(Stored data)
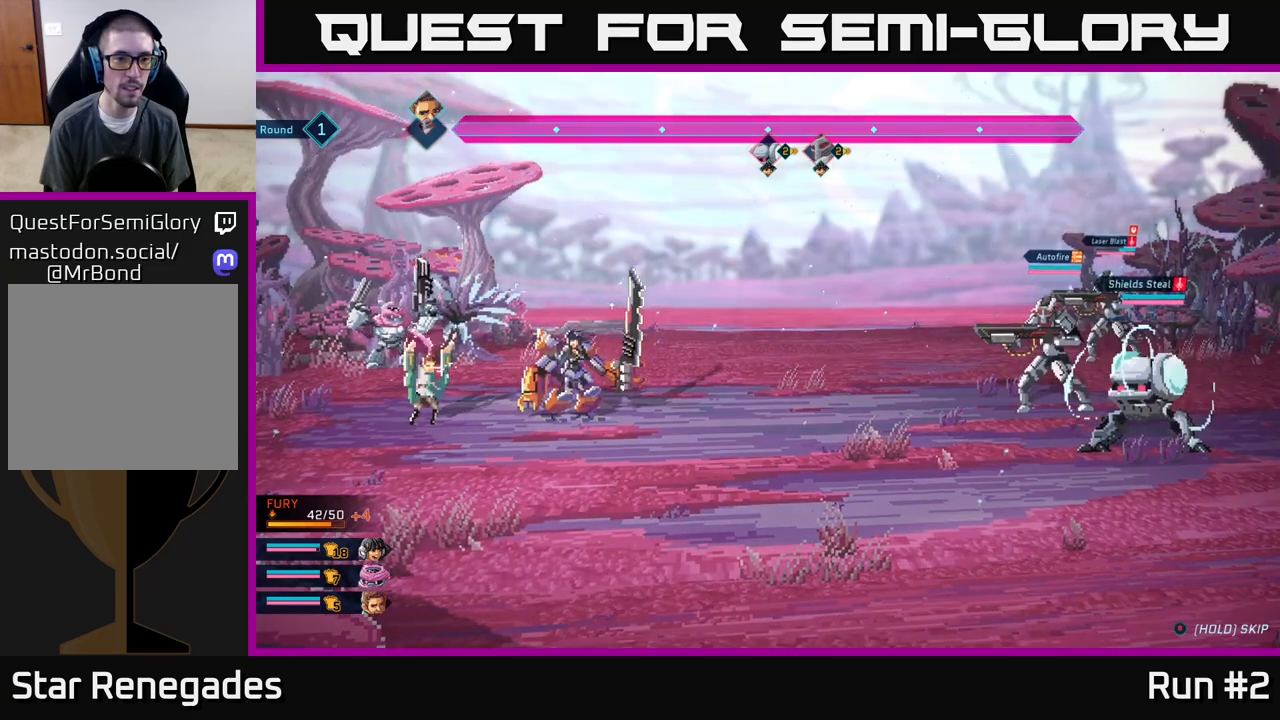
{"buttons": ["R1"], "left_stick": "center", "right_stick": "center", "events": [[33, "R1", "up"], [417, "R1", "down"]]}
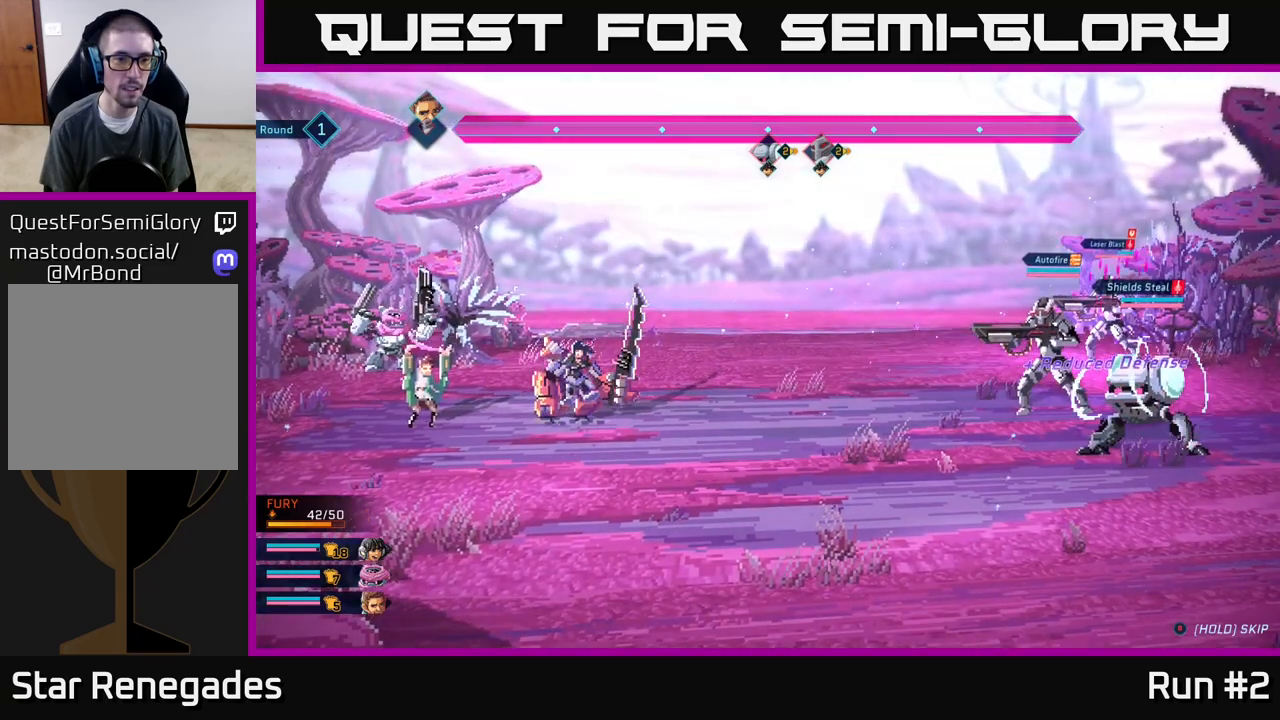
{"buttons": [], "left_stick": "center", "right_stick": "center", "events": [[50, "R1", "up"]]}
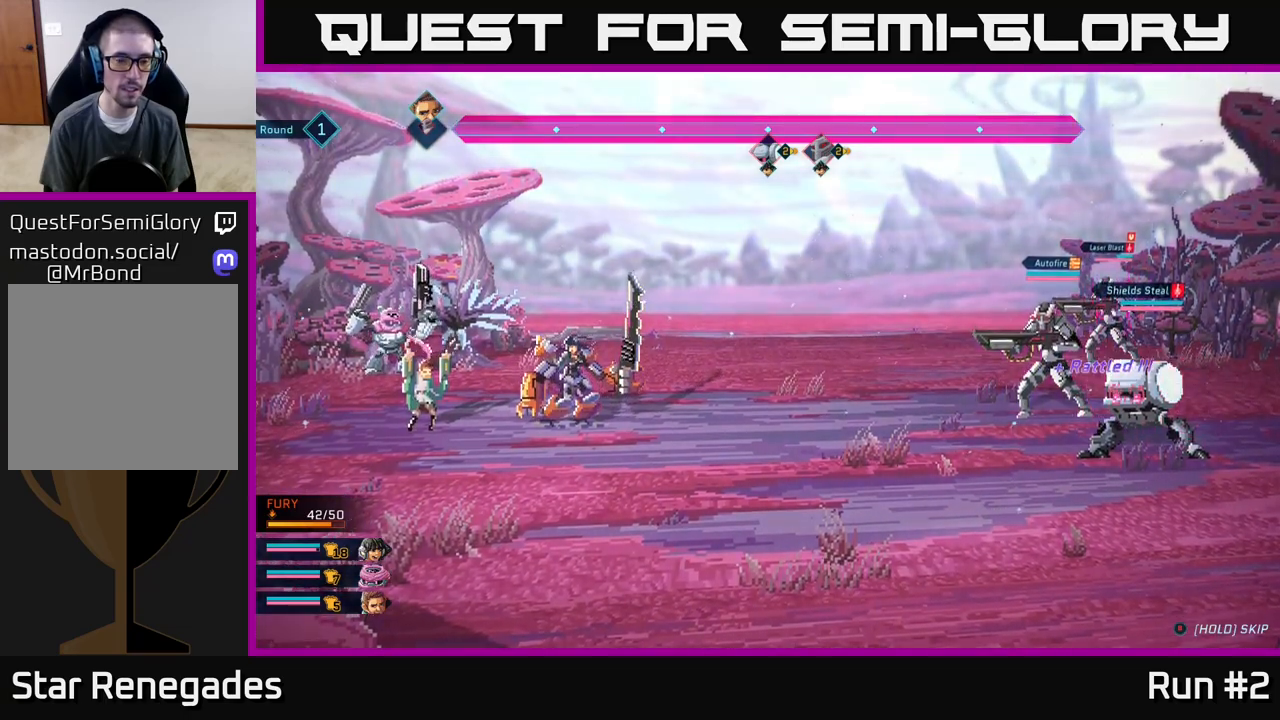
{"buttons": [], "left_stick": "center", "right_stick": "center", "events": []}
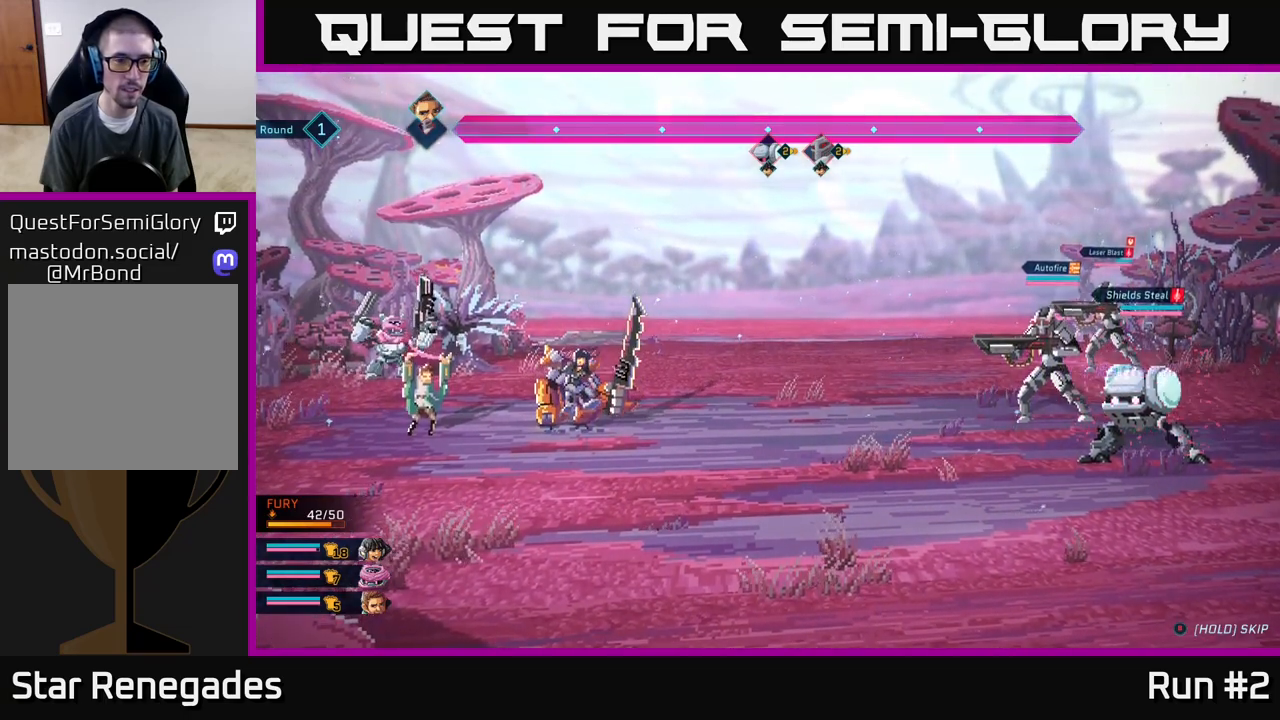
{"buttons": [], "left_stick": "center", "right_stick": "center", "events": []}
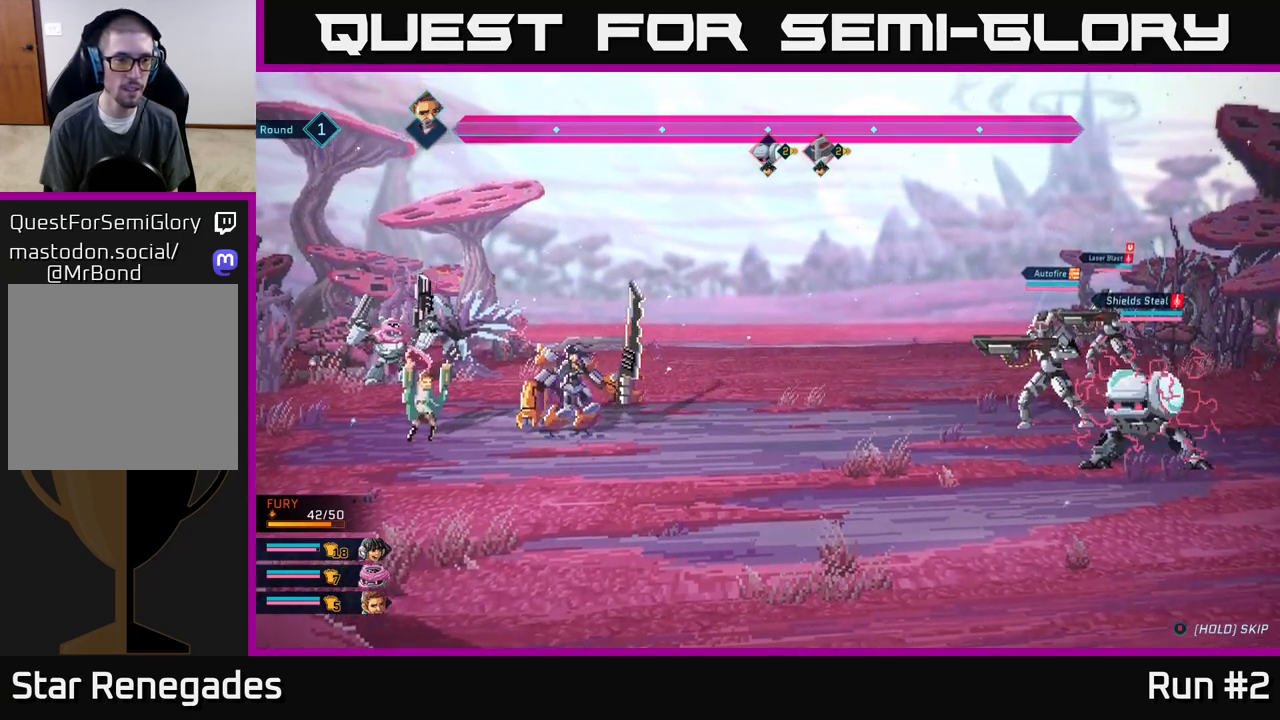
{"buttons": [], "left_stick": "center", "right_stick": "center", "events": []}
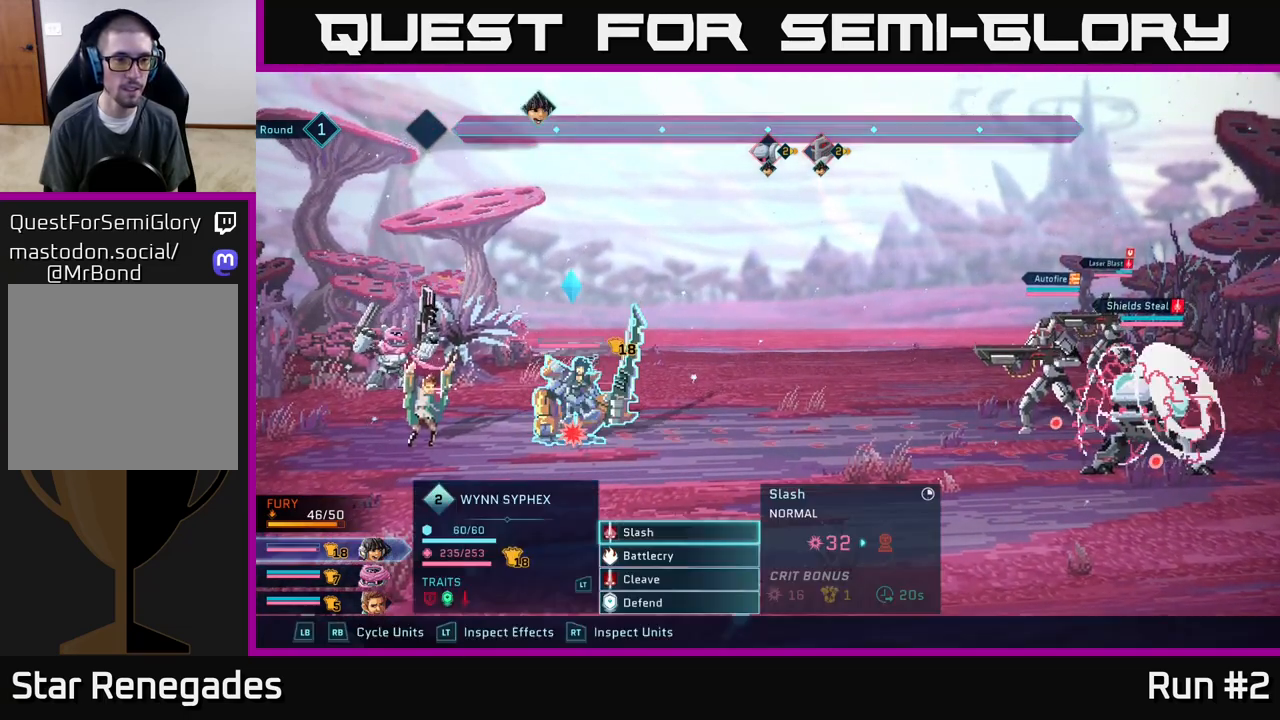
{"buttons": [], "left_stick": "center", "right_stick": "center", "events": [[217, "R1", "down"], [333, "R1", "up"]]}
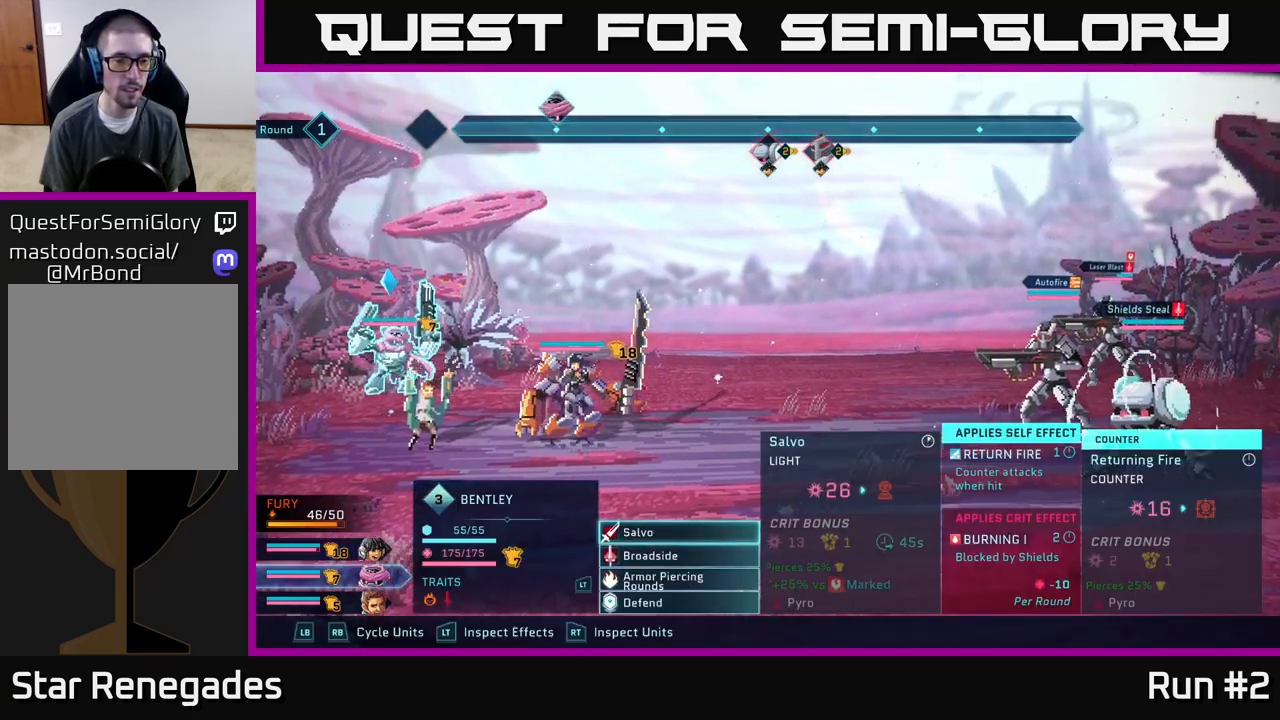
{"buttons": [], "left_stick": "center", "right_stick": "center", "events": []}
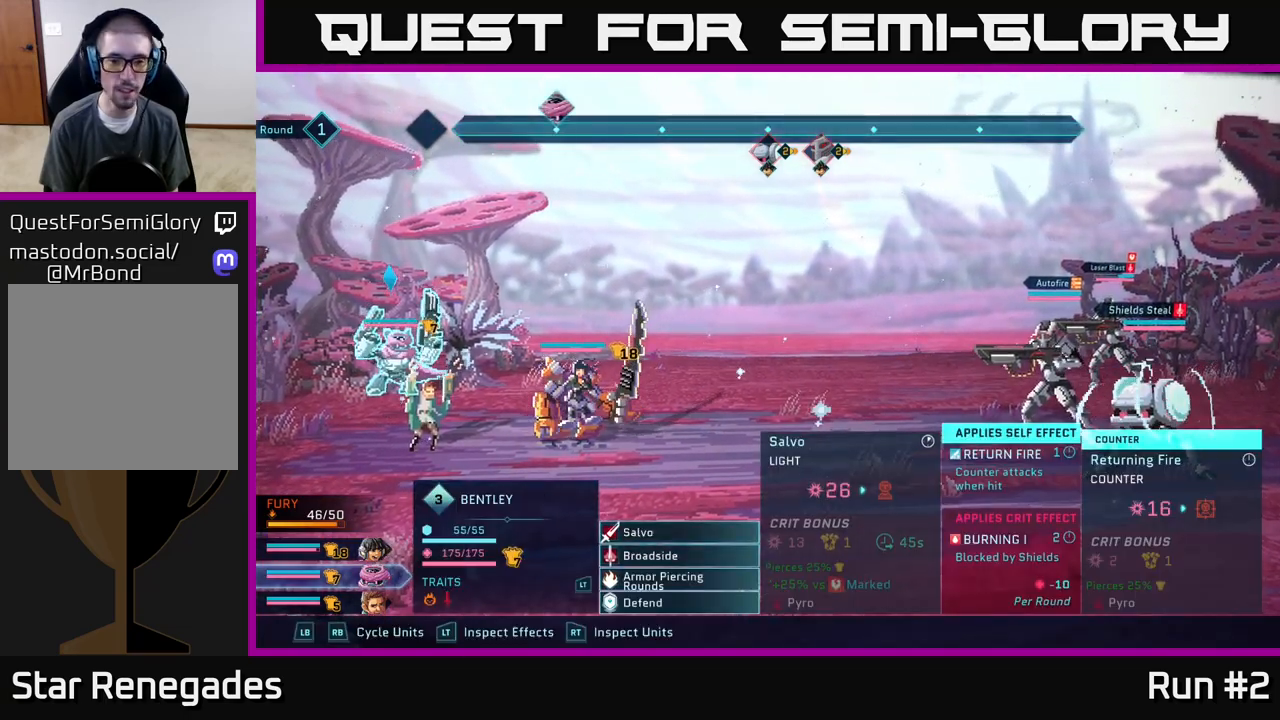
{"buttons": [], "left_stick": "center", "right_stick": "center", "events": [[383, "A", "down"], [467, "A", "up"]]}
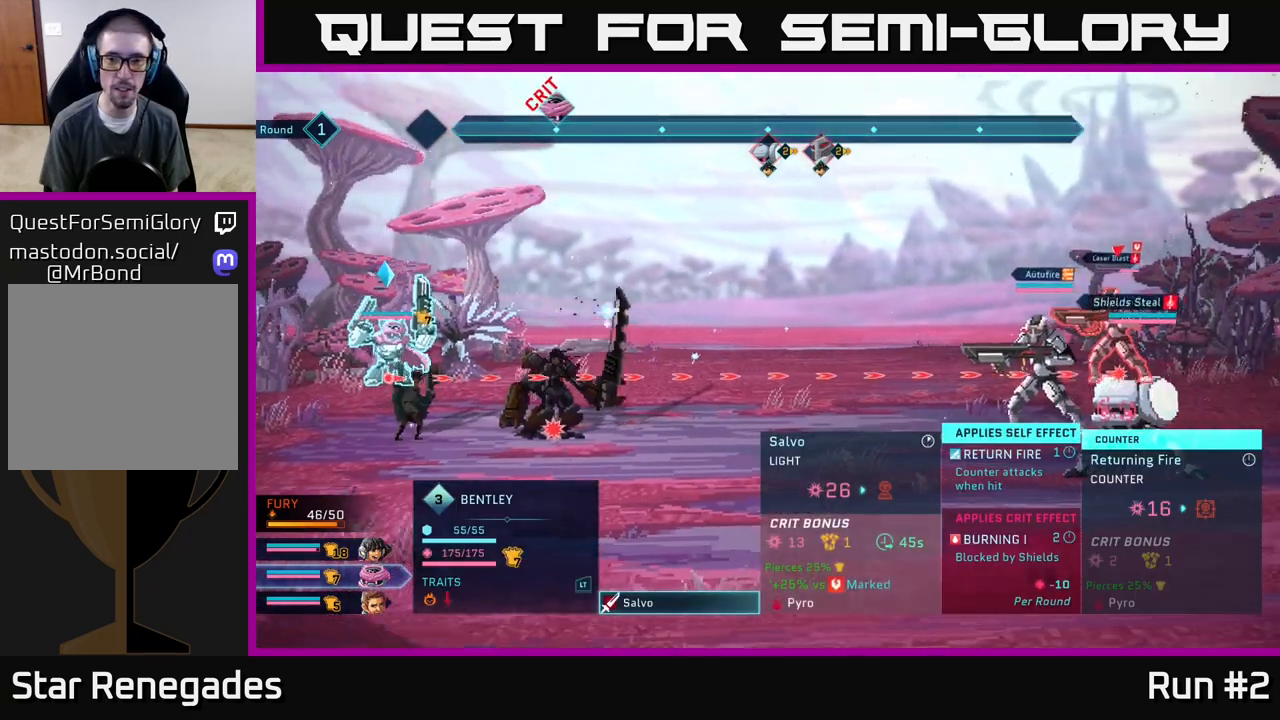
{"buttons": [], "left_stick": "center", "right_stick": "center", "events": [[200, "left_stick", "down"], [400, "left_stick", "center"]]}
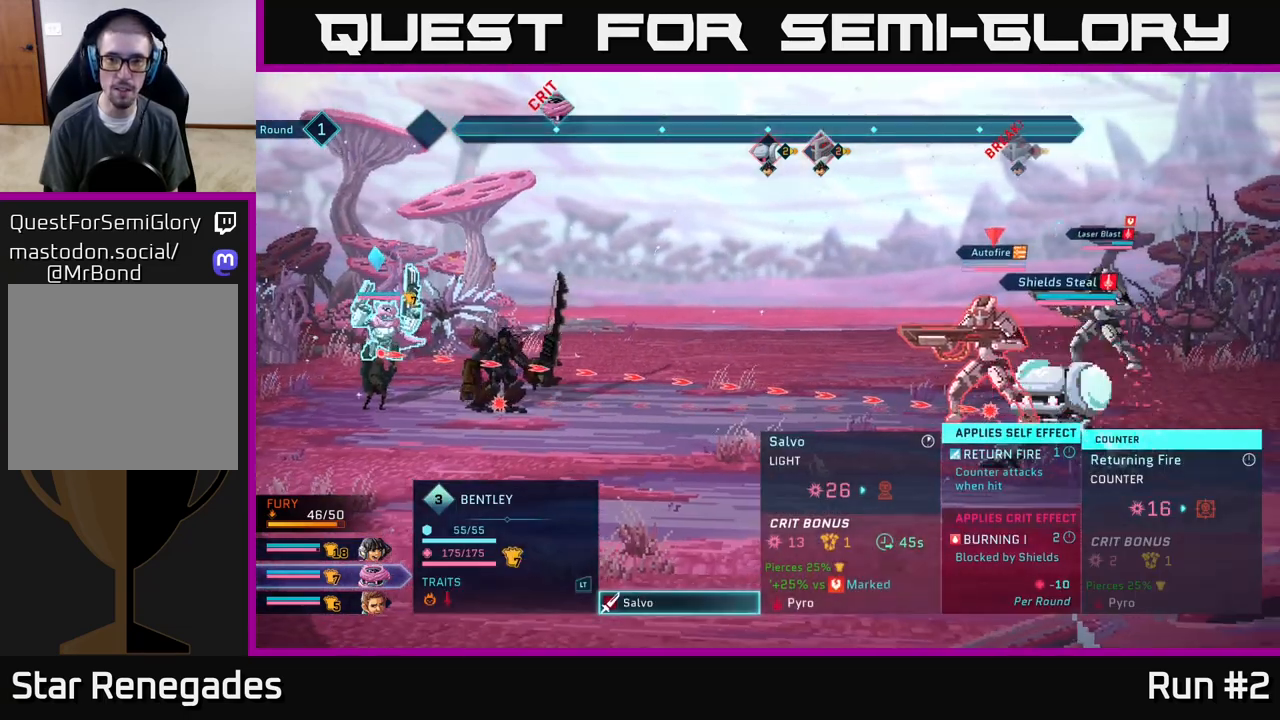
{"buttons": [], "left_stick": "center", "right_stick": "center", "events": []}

What is required — The complete set of records should be written out again, pictures excluded.

The answer —
{"buttons": ["R1"], "left_stick": "center", "right_stick": "center", "events": [[33, "R1", "up"], [417, "R1", "down"]]}
{"buttons": [], "left_stick": "center", "right_stick": "center", "events": [[50, "R1", "up"]]}
{"buttons": [], "left_stick": "center", "right_stick": "center", "events": []}
{"buttons": [], "left_stick": "center", "right_stick": "center", "events": []}
{"buttons": [], "left_stick": "center", "right_stick": "center", "events": []}
{"buttons": [], "left_stick": "center", "right_stick": "center", "events": [[217, "R1", "down"], [333, "R1", "up"]]}
{"buttons": [], "left_stick": "center", "right_stick": "center", "events": []}
{"buttons": [], "left_stick": "center", "right_stick": "center", "events": [[383, "A", "down"], [467, "A", "up"]]}
{"buttons": [], "left_stick": "center", "right_stick": "center", "events": [[200, "left_stick", "down"], [400, "left_stick", "center"]]}
{"buttons": [], "left_stick": "center", "right_stick": "center", "events": []}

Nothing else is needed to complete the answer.